Extracted data entries
[Start of Attachment]
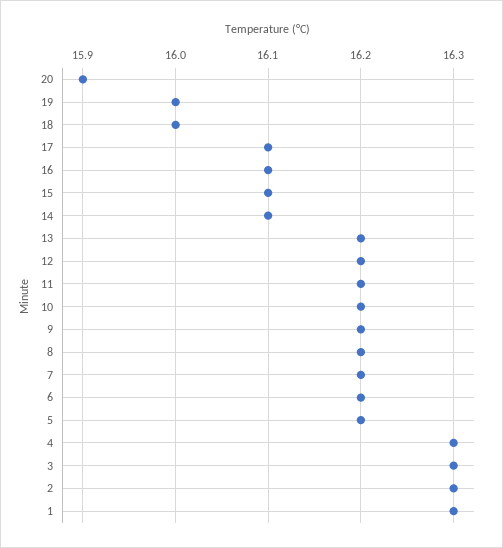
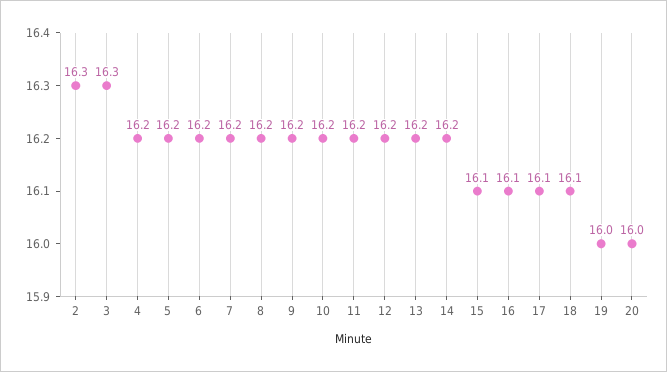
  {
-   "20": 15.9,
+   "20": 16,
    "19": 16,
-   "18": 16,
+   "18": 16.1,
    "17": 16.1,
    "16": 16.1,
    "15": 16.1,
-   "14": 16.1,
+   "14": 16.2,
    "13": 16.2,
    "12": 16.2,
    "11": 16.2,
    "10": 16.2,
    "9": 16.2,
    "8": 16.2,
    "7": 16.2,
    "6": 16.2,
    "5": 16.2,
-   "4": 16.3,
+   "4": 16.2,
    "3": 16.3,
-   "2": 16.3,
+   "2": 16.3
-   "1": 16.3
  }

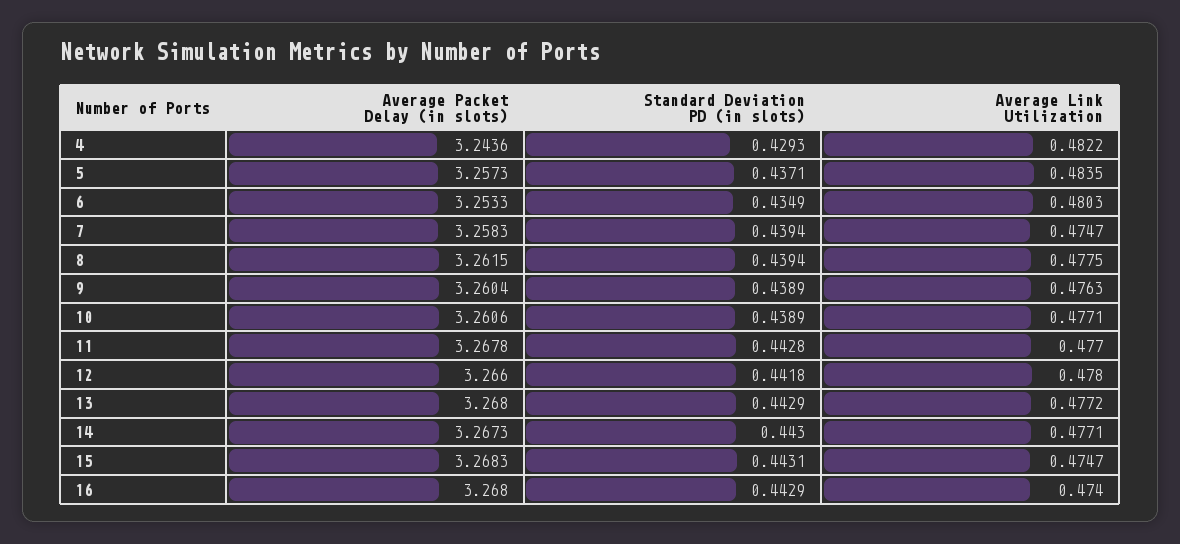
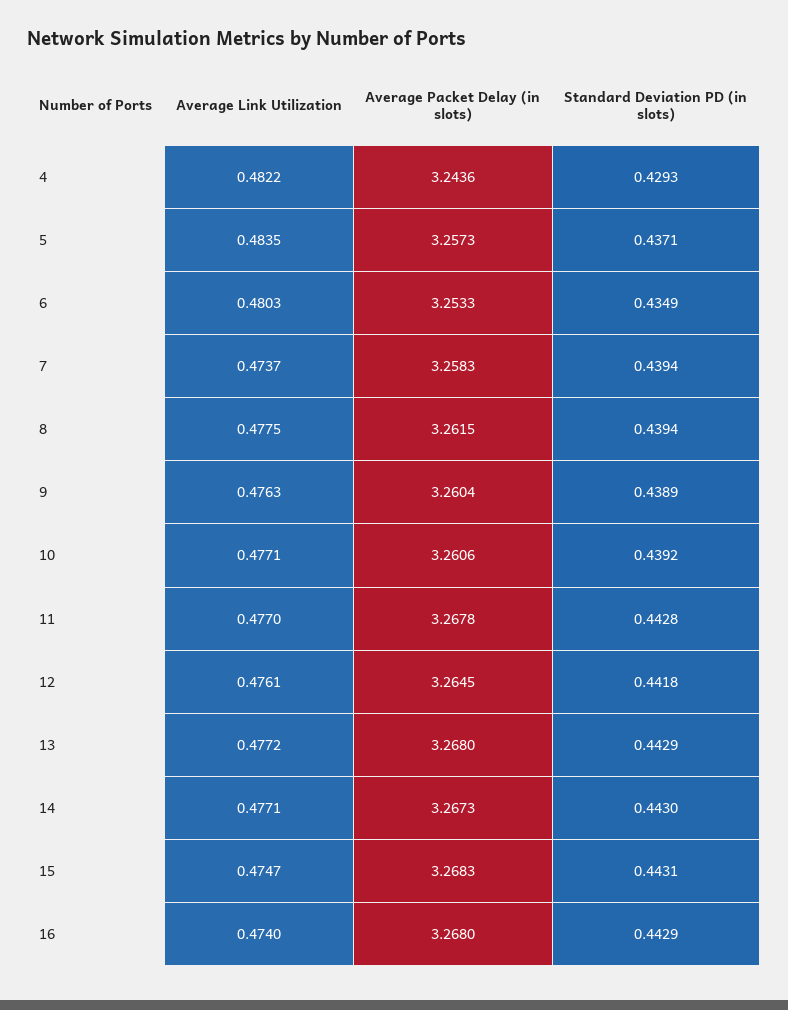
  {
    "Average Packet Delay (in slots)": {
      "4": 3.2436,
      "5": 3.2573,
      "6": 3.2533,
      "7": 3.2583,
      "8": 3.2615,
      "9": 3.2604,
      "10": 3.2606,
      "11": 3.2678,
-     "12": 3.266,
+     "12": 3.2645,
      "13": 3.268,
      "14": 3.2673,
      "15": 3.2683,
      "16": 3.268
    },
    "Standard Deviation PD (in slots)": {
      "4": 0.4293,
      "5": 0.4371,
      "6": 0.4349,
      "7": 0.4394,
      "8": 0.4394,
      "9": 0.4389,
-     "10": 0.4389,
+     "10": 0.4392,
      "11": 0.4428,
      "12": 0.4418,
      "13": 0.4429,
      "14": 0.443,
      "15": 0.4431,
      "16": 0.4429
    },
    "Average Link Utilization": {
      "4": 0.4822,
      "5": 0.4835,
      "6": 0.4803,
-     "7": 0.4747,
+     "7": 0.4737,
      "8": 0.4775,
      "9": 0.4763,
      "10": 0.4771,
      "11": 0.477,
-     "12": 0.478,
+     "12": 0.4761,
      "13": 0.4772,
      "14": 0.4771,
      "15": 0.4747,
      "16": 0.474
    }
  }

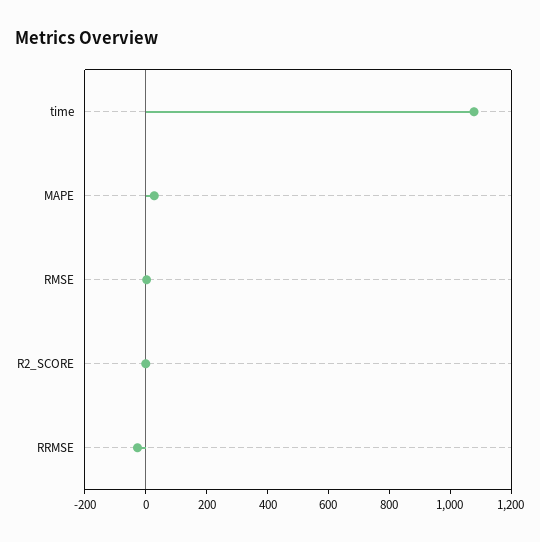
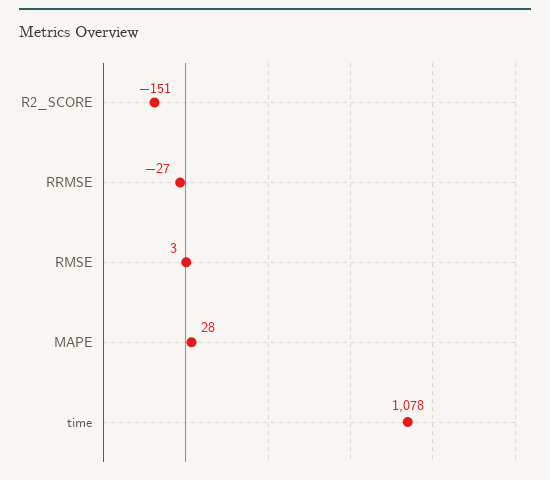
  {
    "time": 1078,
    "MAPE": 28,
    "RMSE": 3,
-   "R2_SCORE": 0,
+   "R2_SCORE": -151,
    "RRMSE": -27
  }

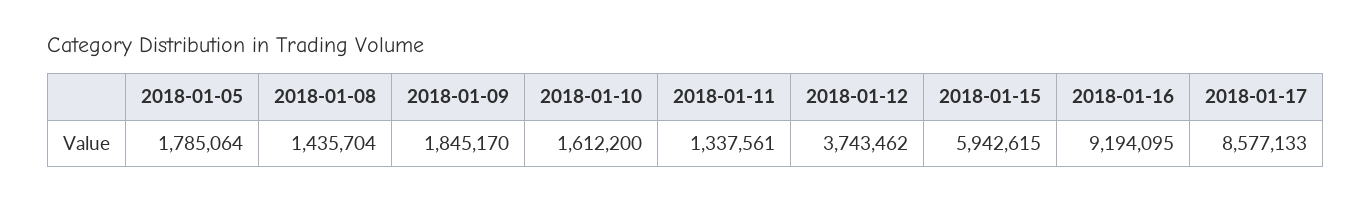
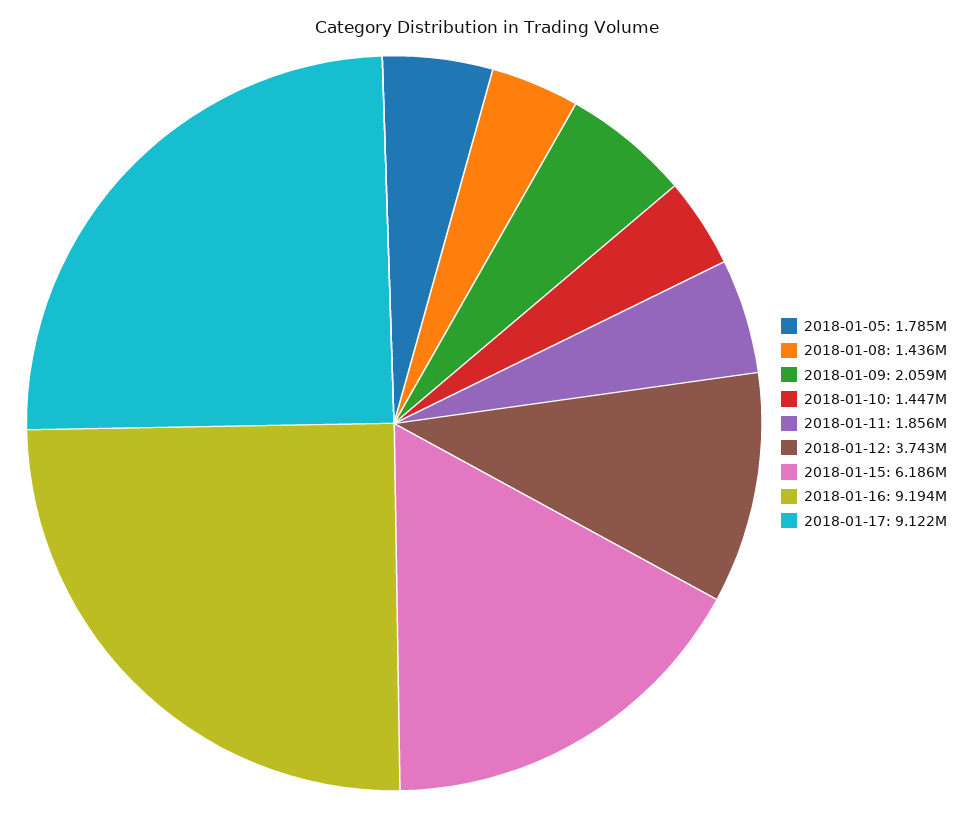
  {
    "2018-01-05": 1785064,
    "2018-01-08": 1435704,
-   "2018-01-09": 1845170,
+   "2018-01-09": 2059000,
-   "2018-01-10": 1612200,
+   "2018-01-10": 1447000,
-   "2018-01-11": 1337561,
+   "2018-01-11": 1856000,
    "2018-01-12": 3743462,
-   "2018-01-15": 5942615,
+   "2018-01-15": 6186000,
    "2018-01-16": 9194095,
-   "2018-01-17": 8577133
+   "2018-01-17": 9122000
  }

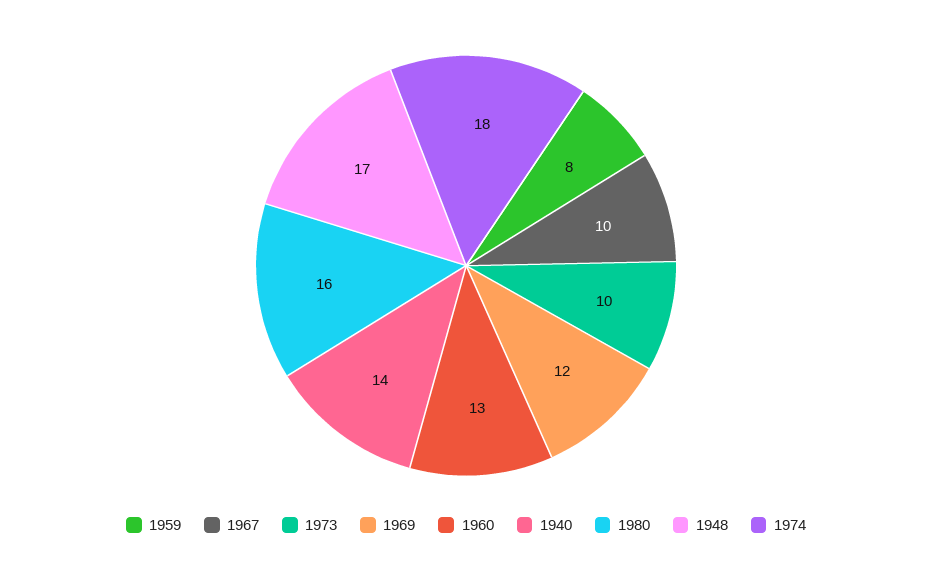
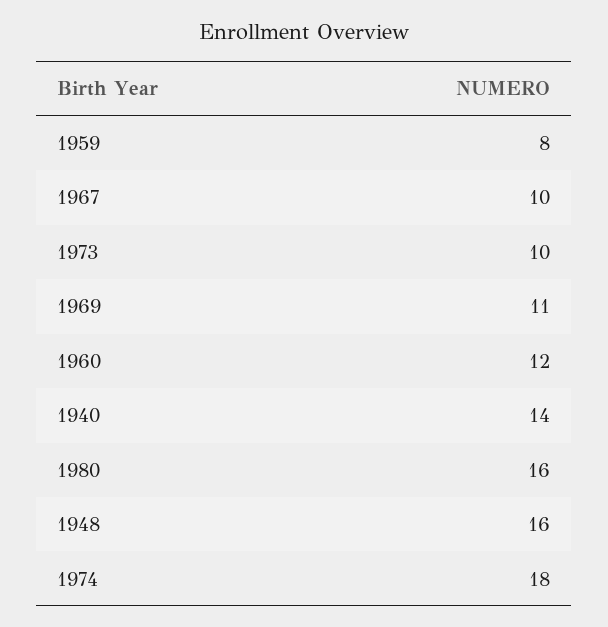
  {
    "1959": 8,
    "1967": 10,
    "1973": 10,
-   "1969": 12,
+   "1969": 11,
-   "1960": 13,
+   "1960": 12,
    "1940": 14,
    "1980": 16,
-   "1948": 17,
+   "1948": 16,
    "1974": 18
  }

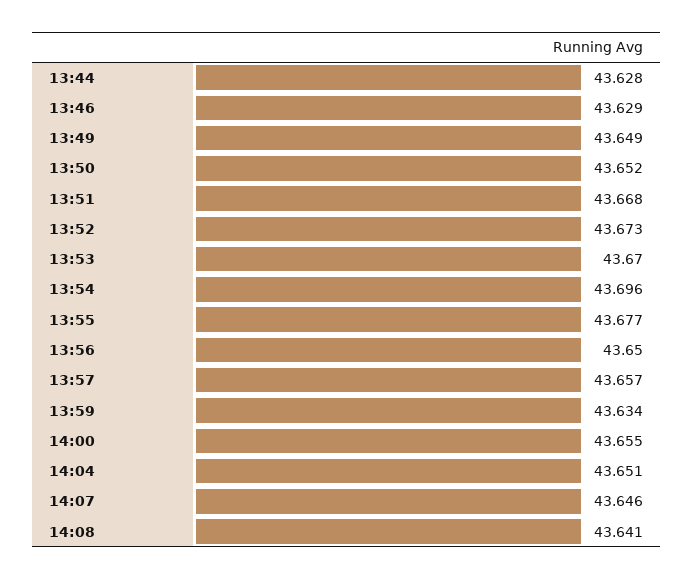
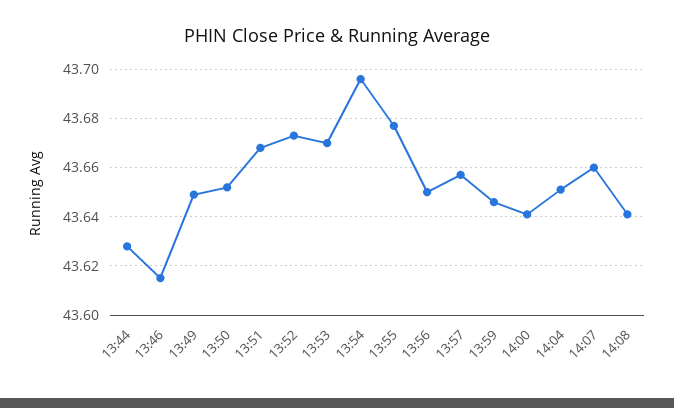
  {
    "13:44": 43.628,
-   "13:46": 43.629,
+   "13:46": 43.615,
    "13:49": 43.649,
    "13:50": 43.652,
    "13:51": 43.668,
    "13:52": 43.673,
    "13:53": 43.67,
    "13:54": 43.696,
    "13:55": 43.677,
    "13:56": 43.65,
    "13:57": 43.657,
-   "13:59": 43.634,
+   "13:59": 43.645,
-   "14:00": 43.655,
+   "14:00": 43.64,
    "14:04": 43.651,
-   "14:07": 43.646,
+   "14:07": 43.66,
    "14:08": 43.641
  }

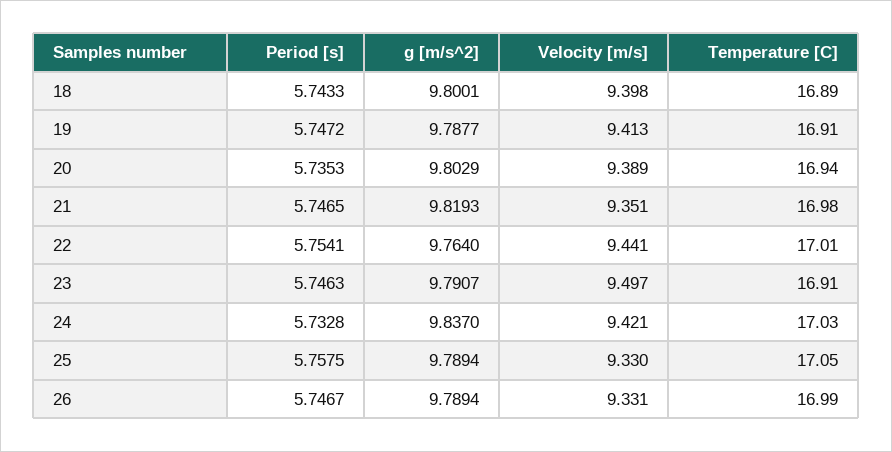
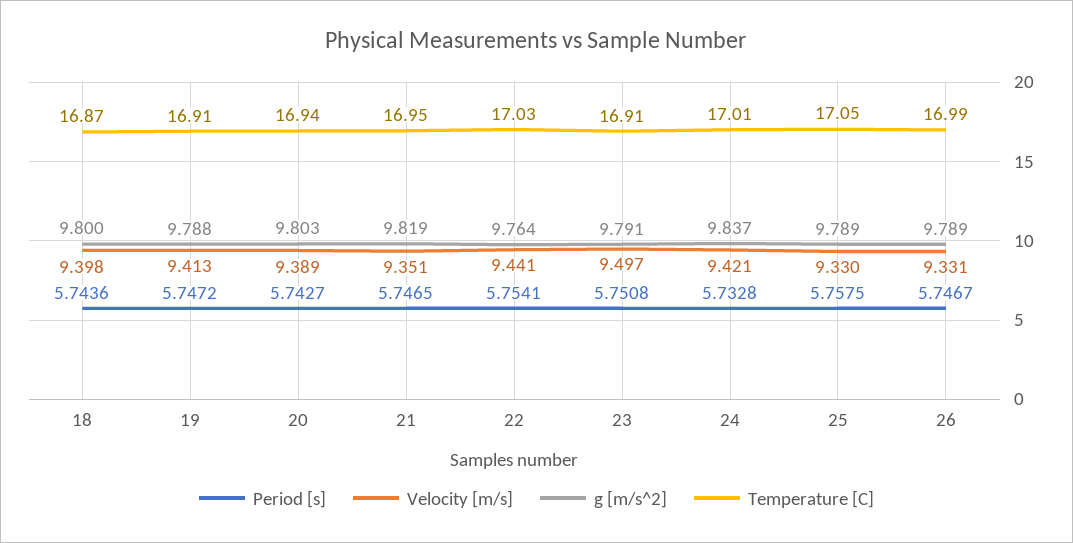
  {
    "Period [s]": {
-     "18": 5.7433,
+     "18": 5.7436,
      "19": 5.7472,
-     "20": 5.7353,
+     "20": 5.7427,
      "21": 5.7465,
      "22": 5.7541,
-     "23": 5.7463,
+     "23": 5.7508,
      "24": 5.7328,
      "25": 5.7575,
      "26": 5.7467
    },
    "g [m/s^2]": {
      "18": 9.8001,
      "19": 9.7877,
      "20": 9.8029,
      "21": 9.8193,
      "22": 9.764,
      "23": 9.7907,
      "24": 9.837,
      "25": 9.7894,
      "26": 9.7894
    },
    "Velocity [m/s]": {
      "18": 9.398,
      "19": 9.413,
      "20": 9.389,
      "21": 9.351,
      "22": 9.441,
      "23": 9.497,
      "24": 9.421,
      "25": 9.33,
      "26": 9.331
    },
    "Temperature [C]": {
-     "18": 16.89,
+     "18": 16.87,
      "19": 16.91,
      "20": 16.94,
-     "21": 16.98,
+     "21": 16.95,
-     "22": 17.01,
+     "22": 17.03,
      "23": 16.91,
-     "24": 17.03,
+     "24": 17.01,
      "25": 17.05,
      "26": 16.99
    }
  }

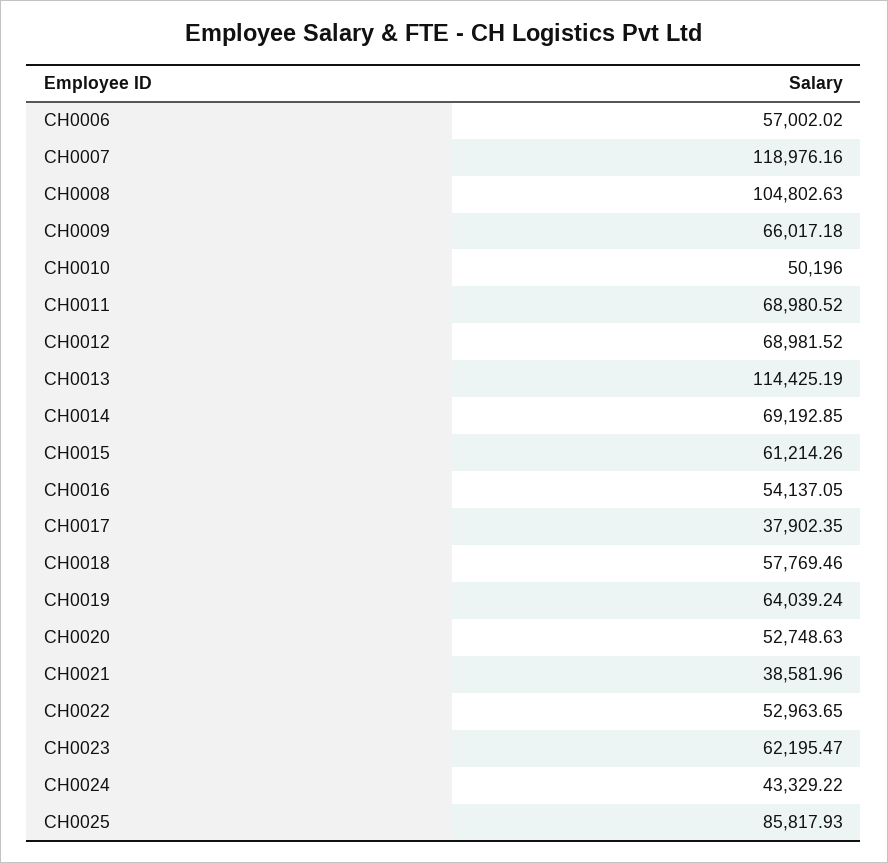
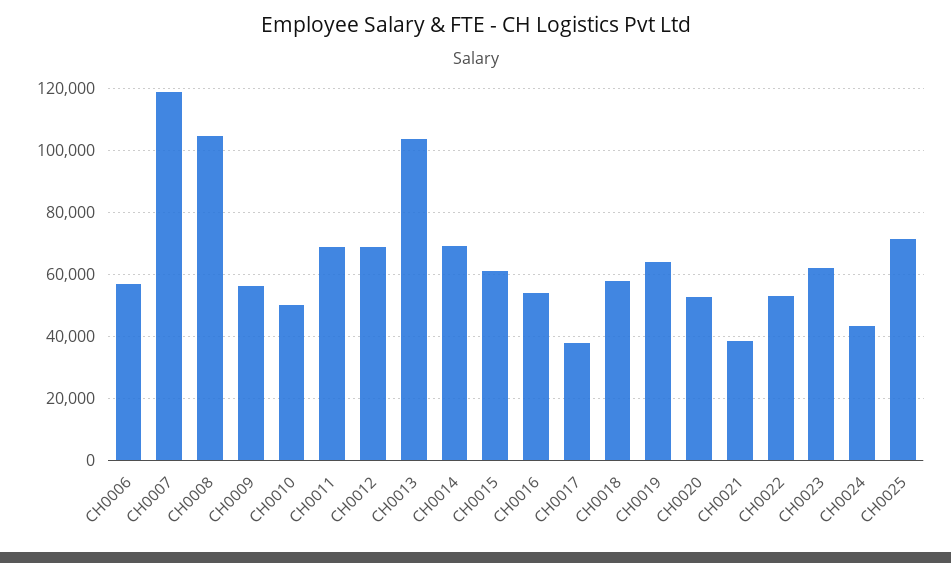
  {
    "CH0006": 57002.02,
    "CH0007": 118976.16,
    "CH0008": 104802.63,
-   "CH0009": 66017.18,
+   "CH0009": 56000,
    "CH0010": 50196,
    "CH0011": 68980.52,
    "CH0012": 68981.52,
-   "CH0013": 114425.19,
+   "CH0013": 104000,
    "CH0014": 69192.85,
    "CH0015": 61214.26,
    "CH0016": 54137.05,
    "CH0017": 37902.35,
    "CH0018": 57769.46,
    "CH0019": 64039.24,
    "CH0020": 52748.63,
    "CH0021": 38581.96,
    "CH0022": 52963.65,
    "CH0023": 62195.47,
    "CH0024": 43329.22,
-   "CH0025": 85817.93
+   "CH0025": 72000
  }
[End of Attachment]
Write out every line from the entries where "slots" appears.

REPLY TO THE EXERCISE:
    "Average Packet Delay (in slots)": {
    "Standard Deviation PD (in slots)": {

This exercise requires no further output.